What we keep getting wrong
The standard advice — pin your dependencies, scan for CVEs, generate SBOMs — addresses the symptoms. It does not address the structural problem.
Pinning versions stops you from pulling in new malicious code. It does not help when the version you pinned was already compromised, or when you eventually have to update because the pinned version has a real vulnerability.
CVE scanning catches known vulnerabilities in existing code. It does not catch intentionally introduced backdoors that are designed to look like normal code. The xz backdoor was hidden in test fixture files. It would not have triggered a single scanner.
SBOMs give you an inventory of what you depend on. They do not tell you whether any of it is trustworthy. Knowing you depend on a compromised package is useful after the compromise is discovered. It does nothing for the months it runs undetected.
None of these are bad practices. All of them are incomplete in the same way: they assume the packages in the ecosystem are either safe or have known problems. The entire threat model of supply chain attacks is that the packages are compromised and the problems are unknown.
What actually changes the equation
I do not have a silver bullet. Nobody does. But the teams I have seen take supply chain security seriously — and not just check the compliance box — tend to do a few things differently:
Treat dependency additions as security decisions. Not in a rubber-stamp way. In a “someone reviews what this package does, who maintains it, and what it transitively pulls in” way. Most teams review code changes line by line and then add a package with 40 transitive dependencies without a second thought. The package addition is the higher-risk change.
Minimize your dependency surface area. This is unglamorous work. It means sometimes writing the sixty lines of code instead of pulling in a package. It means evaluating whether a utility library is worth the trust surface it adds. The JavaScript ecosystem in particular has a cultural norm of reaching for a package for everything. That norm has a security cost that is rarely accounted for.
Monitor for maintainer changes. The xz and event-stream attacks both involved ownership transfers. If a package in your dependency tree changes maintainers, that is a signal worth tracking. Tooling for this is still immature, but it exists, and it would have caught both of those incidents earlier.
Vendor critical dependencies. If your system’s security depends on a package, copy it into your repository. Yes, you take on the maintenance burden. But you also take control of the trust boundary. You are no longer depending on a supply chain — you are depending on code you can read and audit.
Assume compromise and build detection. This is the defense-in-depth play. If a supply chain attack gets through — and given the trend line, you should plan for this — what does your detection look like? Do you have runtime monitoring that would notice unexpected network connections from your build pipeline? Unexpected file access patterns? Credential exfiltration? If your entire security model depends on the supply chain never being compromised, your security model is incomplete.
The trend line
The software industry built an ecosystem where a single person maintaining a compression library in their spare time is a load-bearing pillar of global infrastructure security. Then we act surprised when that structure is exploited.
Supply chain attacks are not an anomaly. They are the natural consequence of a dependency model that trades trust for convenience at every layer. The attacks are getting more sophisticated because the payoff is enormous and the barriers to entry — one burnt-out maintainer, one phished credential, one compromised build system — are structurally low.
The teams that will be resilient are the ones that stop treating supply chain security as a scanning problem and start treating it as a trust architecture problem. That means fewer dependencies, more verification, and an honest accounting of who and what you are trusting every time you ship.
It is not a fun conclusion. It is the only honest one.

● SUPPLIED MATERIAL

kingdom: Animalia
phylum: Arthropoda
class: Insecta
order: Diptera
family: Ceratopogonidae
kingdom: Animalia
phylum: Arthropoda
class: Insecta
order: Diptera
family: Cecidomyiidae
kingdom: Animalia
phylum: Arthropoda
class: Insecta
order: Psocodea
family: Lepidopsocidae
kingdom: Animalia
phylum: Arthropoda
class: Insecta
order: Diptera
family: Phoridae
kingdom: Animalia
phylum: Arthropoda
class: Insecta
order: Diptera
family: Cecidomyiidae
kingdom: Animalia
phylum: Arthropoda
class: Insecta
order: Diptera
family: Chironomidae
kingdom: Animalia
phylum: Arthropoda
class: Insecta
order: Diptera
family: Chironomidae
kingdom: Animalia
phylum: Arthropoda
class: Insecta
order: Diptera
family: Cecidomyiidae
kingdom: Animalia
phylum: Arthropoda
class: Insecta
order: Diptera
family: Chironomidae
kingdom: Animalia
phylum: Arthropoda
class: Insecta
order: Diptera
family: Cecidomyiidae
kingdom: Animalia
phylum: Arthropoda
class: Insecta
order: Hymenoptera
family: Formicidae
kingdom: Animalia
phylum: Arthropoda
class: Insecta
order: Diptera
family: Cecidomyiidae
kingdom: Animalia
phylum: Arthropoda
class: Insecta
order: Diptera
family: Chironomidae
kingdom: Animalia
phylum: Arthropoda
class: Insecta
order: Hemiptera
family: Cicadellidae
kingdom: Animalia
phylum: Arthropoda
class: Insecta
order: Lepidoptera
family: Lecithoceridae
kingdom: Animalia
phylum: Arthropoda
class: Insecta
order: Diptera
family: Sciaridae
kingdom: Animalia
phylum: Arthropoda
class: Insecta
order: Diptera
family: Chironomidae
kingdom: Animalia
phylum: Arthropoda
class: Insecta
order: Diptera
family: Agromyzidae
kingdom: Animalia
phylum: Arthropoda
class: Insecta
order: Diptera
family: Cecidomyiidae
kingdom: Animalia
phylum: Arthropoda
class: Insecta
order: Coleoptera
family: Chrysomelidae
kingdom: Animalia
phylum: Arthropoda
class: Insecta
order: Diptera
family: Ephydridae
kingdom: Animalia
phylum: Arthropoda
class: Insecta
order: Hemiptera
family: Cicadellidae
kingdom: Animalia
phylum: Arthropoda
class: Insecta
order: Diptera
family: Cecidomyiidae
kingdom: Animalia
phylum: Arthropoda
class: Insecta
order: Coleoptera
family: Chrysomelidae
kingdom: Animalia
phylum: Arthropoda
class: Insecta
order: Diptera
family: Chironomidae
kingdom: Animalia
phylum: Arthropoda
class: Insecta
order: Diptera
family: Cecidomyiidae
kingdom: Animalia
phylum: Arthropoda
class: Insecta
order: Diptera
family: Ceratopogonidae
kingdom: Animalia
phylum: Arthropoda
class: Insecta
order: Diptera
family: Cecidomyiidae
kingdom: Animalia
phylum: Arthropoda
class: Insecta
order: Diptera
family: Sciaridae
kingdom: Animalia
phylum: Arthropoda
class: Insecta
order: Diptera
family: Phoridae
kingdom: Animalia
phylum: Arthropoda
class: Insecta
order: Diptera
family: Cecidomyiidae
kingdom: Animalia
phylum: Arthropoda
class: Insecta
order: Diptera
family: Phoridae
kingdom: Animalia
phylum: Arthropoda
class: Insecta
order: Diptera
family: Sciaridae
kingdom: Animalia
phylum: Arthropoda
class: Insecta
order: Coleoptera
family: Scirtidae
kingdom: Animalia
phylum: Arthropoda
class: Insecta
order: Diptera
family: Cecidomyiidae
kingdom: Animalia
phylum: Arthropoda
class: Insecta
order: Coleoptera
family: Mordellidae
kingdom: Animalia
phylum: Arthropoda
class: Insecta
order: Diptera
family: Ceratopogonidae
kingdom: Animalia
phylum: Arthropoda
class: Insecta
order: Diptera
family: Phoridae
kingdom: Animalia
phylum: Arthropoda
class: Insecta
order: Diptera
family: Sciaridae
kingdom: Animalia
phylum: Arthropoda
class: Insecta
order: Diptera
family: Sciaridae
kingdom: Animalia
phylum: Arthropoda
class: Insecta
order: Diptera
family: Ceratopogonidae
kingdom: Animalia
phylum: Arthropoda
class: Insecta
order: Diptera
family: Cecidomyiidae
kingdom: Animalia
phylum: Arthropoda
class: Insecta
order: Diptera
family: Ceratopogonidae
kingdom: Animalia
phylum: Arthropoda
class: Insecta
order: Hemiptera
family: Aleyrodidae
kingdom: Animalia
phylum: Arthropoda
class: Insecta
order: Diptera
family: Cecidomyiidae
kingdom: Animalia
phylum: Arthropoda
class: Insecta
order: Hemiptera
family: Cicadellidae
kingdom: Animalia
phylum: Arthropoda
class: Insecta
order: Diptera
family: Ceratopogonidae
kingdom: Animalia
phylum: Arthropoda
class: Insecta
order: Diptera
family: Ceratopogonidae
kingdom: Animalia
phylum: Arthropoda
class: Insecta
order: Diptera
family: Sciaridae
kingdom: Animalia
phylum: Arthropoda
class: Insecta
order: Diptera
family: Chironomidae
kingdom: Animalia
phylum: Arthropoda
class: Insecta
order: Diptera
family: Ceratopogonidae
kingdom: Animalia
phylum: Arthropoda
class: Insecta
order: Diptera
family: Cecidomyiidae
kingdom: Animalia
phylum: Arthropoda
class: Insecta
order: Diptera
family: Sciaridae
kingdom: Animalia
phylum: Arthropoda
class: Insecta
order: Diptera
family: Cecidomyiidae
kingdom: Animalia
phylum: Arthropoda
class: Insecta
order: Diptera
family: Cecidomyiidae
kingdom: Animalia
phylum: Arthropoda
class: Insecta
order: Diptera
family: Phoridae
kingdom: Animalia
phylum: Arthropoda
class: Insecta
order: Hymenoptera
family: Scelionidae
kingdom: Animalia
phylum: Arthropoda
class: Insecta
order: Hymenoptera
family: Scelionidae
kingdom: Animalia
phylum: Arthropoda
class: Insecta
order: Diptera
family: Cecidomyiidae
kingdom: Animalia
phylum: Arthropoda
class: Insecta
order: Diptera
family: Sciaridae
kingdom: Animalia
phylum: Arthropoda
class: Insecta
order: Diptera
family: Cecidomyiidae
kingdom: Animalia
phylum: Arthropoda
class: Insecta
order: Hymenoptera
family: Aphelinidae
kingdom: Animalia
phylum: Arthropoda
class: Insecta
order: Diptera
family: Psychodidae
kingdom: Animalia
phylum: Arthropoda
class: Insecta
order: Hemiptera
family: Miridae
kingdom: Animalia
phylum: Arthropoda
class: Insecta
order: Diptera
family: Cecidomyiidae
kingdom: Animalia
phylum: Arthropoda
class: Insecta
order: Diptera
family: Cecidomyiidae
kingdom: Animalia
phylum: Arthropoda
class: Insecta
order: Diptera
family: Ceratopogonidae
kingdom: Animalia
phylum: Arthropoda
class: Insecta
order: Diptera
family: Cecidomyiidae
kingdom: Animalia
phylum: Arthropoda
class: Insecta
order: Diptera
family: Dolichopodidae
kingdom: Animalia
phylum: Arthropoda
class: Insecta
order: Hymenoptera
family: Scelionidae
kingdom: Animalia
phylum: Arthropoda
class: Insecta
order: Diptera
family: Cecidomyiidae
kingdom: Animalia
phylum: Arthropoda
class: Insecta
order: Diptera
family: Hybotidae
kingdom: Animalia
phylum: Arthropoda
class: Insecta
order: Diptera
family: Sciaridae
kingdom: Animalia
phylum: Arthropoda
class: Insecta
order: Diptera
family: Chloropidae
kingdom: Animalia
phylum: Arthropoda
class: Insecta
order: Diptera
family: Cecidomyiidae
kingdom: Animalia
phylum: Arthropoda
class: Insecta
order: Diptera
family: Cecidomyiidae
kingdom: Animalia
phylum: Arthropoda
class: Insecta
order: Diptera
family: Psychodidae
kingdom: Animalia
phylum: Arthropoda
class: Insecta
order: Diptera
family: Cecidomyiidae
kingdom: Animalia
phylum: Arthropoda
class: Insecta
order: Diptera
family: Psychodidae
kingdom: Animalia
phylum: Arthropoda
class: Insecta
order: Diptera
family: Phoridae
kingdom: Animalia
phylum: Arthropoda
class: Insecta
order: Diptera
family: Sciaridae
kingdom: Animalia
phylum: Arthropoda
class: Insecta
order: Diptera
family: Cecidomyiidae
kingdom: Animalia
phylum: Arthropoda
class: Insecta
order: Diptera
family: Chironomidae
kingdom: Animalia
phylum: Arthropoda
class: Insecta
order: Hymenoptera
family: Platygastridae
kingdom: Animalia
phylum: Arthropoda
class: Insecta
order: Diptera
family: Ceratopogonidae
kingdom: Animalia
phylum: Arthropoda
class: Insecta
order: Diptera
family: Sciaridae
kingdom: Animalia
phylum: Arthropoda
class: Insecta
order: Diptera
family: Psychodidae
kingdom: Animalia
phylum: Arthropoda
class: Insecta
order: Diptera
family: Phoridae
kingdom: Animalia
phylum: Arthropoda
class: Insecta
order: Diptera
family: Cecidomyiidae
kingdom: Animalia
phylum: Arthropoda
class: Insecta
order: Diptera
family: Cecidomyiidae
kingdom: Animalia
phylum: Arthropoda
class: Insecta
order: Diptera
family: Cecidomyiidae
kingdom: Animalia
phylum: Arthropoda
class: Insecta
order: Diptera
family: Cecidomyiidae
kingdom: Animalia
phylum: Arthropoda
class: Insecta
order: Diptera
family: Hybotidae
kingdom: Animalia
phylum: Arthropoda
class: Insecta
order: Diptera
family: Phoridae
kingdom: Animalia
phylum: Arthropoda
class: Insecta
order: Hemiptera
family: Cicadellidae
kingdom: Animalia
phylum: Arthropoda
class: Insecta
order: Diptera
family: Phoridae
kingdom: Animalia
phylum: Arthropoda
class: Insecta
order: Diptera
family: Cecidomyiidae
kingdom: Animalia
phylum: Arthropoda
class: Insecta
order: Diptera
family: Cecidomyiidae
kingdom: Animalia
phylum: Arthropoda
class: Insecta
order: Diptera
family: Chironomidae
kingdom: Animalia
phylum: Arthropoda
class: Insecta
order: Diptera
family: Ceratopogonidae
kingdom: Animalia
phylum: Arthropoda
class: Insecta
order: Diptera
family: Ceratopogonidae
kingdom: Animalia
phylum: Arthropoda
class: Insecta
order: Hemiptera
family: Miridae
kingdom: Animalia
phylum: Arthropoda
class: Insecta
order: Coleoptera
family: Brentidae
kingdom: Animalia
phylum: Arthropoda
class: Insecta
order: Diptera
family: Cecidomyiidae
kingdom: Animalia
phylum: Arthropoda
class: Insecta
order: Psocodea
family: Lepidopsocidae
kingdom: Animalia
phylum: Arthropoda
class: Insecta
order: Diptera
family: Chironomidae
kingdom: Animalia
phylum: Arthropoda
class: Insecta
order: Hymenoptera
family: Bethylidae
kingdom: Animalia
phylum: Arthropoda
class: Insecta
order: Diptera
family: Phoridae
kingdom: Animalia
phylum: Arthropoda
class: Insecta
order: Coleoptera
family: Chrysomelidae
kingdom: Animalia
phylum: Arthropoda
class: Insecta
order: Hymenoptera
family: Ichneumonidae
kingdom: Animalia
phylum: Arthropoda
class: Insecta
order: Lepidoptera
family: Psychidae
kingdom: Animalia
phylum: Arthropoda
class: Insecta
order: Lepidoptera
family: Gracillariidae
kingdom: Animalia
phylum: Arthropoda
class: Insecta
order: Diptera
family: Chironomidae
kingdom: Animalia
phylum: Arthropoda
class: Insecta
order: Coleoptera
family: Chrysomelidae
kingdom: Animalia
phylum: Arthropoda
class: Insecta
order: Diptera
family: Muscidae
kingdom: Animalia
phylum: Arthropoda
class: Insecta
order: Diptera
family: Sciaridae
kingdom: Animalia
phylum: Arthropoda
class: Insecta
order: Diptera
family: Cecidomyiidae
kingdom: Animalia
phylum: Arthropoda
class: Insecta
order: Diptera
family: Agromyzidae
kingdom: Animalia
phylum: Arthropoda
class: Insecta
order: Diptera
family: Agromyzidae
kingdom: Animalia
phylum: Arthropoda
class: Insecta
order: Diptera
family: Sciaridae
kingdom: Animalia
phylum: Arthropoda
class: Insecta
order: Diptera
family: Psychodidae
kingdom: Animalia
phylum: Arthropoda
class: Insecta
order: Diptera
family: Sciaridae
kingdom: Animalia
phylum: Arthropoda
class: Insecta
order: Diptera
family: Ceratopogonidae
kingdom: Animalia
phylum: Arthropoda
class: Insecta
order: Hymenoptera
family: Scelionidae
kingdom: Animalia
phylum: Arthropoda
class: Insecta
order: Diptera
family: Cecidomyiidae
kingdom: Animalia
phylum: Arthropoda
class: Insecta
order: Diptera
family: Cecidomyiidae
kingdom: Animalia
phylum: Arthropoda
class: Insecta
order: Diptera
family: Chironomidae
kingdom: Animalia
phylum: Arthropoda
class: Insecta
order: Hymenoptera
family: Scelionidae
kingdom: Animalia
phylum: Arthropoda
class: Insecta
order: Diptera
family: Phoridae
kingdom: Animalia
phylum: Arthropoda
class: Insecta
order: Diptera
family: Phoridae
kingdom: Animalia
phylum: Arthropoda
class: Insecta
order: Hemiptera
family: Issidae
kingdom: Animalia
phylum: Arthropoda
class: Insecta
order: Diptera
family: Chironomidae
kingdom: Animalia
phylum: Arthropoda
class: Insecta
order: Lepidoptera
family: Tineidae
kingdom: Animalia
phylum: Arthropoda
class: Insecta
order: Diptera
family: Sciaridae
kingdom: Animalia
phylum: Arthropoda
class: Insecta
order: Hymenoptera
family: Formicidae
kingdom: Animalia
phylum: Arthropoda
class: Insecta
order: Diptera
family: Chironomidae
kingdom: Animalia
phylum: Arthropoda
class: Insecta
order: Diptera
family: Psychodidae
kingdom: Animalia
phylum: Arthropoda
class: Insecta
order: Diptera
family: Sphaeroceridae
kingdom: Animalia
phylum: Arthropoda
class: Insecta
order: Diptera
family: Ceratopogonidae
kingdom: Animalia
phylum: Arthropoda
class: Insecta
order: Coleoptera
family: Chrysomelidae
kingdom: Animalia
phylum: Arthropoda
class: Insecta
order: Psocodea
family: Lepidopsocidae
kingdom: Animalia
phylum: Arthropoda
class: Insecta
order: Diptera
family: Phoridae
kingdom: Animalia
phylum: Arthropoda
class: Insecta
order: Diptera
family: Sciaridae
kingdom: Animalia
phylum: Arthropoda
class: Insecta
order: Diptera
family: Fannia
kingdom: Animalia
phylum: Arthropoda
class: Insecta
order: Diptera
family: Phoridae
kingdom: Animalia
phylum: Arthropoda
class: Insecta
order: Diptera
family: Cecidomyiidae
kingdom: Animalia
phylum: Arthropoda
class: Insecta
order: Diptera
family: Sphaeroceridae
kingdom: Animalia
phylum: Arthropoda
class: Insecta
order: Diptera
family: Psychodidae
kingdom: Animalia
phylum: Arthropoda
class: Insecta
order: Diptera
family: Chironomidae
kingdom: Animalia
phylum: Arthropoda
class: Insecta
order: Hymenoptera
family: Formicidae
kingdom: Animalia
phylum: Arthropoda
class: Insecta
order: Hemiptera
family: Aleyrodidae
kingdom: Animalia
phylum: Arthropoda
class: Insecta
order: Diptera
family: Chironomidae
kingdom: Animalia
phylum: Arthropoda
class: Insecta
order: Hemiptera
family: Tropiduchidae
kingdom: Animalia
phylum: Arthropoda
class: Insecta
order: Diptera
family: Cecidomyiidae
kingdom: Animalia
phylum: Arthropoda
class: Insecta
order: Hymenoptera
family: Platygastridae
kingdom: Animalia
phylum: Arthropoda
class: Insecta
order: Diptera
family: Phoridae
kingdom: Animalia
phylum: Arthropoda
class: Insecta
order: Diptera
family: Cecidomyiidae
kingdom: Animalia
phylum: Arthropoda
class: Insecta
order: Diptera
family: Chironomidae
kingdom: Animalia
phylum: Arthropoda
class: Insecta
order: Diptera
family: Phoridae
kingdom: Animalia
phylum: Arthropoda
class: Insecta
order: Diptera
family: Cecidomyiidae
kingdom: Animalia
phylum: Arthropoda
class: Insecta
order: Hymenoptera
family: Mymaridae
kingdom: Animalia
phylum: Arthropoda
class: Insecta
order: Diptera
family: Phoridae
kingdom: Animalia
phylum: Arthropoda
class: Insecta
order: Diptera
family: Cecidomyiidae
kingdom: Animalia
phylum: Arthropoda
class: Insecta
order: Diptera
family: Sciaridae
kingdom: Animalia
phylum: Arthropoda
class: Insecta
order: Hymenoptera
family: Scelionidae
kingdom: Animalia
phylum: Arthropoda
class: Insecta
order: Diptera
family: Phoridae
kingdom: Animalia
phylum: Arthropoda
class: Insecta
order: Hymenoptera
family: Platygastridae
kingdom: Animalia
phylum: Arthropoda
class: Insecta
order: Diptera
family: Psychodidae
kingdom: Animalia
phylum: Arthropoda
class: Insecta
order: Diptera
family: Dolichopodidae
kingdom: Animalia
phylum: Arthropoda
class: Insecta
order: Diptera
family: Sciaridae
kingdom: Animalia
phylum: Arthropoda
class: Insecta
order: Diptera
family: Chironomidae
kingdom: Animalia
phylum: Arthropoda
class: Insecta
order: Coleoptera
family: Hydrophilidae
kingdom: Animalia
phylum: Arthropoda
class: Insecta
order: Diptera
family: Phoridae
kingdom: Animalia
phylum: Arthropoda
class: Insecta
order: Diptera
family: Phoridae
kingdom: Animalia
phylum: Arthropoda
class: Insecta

● YOUR GOAL
Reproduce word for word the stretch of the supply chain security text from "Minimize your dependency" through "those incidents earlier.".

● EXERCISE OUTPUT
Minimize your dependency surface area. This is unglamorous work. It means sometimes writing the sixty lines of code instead of pulling in a package. It means evaluating whether a utility library is worth the trust surface it adds. The JavaScript ecosystem in particular has a cultural norm of reaching for a package for everything. That norm has a security cost that is rarely accounted for.
Monitor for maintainer changes. The xz and event-stream attacks both involved ownership transfers. If a package in your dependency tree changes maintainers, that is a signal worth tracking. Tooling for this is still immature, but it exists, and it would have caught both of those incidents earlier.